Le sous-investissement chronique a aggravé ces difficultés. Si le pourcentage du PIB consacré à l’enseignement primaire au Cameroun semblait déjà faible en 2008 (0,10 %), il a encore chuté à 0,06 % en 2014, niveau auquel il se maintient depuis lors. Cette diminution des moyens se traduit notamment par le fait que le nombre d’écoles maternelles publiques n’a pratiquement pas évolué depuis 2014, alors que près de 20 % d’entre elles n’étaient pas opérationnelles en 2022. Pratiquement aucune école maternelle publique ne dispose d’une cantine, seules 13 % sont équipées d’aires de jeux, 16 % sont alimentées en électricité et 63 % sont dotées de toilettes. Comme l’a indiqué Nahadzou, le directeur d’école que nous avons interrogé plus haut, cela a entraîné une expansion rapide des écoles privées pour combler ce vide. Alors que les infrastructures scolaires publiques sont restées au point mort, entre 2017 et 2023, le nombre d’écoles maternelles privées a augmenté de 47 % et la part des élèves inscrits dans ces établissements est passée de 62 % à 73 %.
Les prestataires privés sont principalement concentrés dans les zones urbaines, qui accueillent 70 % des élèves du préprimaire, ce qui aggrave les inégalités d’accès.
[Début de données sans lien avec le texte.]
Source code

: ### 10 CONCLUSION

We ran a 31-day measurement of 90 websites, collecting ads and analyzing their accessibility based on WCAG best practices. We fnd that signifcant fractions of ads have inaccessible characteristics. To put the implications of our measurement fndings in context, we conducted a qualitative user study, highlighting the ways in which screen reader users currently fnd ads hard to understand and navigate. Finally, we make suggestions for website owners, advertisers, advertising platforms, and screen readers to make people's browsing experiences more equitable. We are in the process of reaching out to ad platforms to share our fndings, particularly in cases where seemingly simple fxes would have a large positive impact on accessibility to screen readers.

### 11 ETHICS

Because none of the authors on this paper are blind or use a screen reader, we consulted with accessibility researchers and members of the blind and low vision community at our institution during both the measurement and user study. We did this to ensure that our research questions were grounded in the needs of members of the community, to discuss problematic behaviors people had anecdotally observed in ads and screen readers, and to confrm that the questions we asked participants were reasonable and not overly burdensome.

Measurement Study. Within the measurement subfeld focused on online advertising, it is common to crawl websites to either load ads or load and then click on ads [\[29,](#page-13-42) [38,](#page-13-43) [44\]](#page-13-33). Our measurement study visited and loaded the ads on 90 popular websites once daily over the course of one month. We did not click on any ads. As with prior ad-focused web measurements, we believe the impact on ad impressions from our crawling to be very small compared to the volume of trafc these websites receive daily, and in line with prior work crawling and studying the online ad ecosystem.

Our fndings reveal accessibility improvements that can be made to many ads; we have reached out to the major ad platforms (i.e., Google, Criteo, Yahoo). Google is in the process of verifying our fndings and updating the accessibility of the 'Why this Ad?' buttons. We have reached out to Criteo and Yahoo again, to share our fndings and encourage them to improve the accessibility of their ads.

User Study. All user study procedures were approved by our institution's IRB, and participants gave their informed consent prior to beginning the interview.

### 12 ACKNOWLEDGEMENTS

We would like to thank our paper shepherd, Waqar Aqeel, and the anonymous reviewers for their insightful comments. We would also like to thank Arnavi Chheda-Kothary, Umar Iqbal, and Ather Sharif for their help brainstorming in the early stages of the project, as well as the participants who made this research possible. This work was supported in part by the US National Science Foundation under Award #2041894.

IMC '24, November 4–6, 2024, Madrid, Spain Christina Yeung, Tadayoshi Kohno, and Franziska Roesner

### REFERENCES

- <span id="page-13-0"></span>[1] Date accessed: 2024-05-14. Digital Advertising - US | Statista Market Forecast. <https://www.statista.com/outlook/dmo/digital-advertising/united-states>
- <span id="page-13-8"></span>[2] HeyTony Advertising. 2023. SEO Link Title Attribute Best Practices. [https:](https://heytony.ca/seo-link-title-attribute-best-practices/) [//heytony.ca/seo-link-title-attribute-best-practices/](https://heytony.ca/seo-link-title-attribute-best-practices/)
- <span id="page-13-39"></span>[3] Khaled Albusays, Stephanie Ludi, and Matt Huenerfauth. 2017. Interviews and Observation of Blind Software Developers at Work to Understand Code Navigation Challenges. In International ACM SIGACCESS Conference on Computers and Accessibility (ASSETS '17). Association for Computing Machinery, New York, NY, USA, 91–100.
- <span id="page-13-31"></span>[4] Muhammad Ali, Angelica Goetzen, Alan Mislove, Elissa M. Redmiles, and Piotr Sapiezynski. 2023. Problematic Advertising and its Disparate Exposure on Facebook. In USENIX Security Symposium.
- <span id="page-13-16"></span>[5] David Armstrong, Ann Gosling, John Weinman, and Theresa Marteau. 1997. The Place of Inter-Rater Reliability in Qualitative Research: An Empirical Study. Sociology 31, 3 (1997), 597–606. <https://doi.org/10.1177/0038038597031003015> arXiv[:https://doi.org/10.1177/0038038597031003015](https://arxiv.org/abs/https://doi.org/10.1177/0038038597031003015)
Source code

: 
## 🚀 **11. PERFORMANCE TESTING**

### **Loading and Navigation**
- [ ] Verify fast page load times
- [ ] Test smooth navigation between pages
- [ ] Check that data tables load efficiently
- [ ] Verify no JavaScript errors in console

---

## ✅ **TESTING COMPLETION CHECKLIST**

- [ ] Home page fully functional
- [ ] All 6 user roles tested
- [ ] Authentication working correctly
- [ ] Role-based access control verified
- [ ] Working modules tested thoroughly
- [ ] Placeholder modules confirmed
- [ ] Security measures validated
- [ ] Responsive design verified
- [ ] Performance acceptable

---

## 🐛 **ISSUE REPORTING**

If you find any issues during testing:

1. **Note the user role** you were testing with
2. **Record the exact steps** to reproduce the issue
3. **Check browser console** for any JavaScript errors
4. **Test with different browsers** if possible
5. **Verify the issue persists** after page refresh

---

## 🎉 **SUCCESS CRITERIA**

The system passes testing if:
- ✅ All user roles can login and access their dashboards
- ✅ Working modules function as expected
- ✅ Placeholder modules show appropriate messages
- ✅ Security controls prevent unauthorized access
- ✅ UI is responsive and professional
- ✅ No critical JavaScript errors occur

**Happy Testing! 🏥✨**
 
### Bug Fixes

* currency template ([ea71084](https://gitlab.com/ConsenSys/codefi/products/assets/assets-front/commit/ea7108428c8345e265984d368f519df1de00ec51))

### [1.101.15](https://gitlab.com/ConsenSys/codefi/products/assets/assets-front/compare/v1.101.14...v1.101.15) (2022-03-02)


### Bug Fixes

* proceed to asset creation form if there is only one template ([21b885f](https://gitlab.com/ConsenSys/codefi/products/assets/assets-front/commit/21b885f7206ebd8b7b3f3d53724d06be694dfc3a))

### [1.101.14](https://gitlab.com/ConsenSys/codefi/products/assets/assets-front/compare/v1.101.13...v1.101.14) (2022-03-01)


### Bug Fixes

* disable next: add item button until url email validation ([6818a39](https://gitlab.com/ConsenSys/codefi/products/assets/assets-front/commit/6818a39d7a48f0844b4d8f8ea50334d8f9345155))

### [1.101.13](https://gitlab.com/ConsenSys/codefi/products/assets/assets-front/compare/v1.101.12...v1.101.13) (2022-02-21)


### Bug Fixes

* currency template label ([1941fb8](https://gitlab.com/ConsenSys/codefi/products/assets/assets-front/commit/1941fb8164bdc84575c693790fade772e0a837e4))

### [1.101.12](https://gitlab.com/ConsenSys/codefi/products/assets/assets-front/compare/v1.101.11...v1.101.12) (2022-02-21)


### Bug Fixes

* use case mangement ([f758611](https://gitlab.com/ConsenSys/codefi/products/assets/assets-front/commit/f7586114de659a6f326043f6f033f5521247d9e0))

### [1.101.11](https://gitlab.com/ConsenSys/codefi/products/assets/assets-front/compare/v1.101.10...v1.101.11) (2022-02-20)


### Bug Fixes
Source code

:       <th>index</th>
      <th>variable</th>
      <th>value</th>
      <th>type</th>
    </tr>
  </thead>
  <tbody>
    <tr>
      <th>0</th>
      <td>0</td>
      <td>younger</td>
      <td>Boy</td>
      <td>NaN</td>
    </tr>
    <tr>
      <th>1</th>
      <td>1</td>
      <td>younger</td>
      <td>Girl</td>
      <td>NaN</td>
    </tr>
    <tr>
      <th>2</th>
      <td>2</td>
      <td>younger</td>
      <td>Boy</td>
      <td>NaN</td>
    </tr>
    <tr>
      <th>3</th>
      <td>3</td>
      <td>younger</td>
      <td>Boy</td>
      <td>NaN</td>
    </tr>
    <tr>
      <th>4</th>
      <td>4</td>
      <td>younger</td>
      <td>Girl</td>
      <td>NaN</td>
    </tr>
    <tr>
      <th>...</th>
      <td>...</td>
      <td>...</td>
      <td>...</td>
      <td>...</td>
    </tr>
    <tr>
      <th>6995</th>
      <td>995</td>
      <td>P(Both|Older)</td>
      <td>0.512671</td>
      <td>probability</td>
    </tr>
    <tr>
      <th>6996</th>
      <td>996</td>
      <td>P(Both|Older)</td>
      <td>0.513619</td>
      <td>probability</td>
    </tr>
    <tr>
En effet, le nombre d’écoles maternelles en activité était supérieur de près de 10 % en milieu urbain par rapport au milieu rural en 2015, mais de plus de 40 % en 2022, ce qui contribue sans aucun doute à l’afflux constant d’enfants de 5 ans que Nahadzou continue d’accueillir dans son école primaire.
Remédier au déséquilibre
Au cours des deux dernières décennies, le gouvernement camerounais a mis en place plusieurs dispositifs visant à améliorer l’accès à l’éducation préscolaire. Celle-ci est désormais officiellement intégrée dans l’éducation formelle pour les enfants âgés de 4 et 5 ans, et le gouvernement vise à scolariser 715 000 enfants dans l’enseignement primaire d’ici 2027, même si, au rythme actuel, il manquera environ 60 000 enfants pour atteindre cet objectif.
Parallèlement, pour remédier au manque d’accès dans les zones rurales, le gouvernement mise sur des écoles maternelles communautaires gérées par les autorités locales et les communautés, avec un soutien financier des municipalités. Cette stratégie s’est toutefois heurtée à d’importantes difficultés de mise en œuvre. En 2022, seuls 4 % des enfants étaient inscrits dans des écoles maternelles communautaires, ce qui est bien en deçà de l’objectif de 64 % fixé pour 2025/26.
Le cas du Cameroun est très révélateur. L’analyse des données a montré que si la participation a peut-être diminué entre 2017 et 2024, la proportion d’enfants inscrits et fréquentant l’enseignement primaire a augmenté. Cela signifie que, contrairement à ce que l’on pourrait croire, l’éducation de la petite enfance s’est globalement développée, et que les politiques et les efforts déployés par le pays doivent être poursuivis et intensifiés.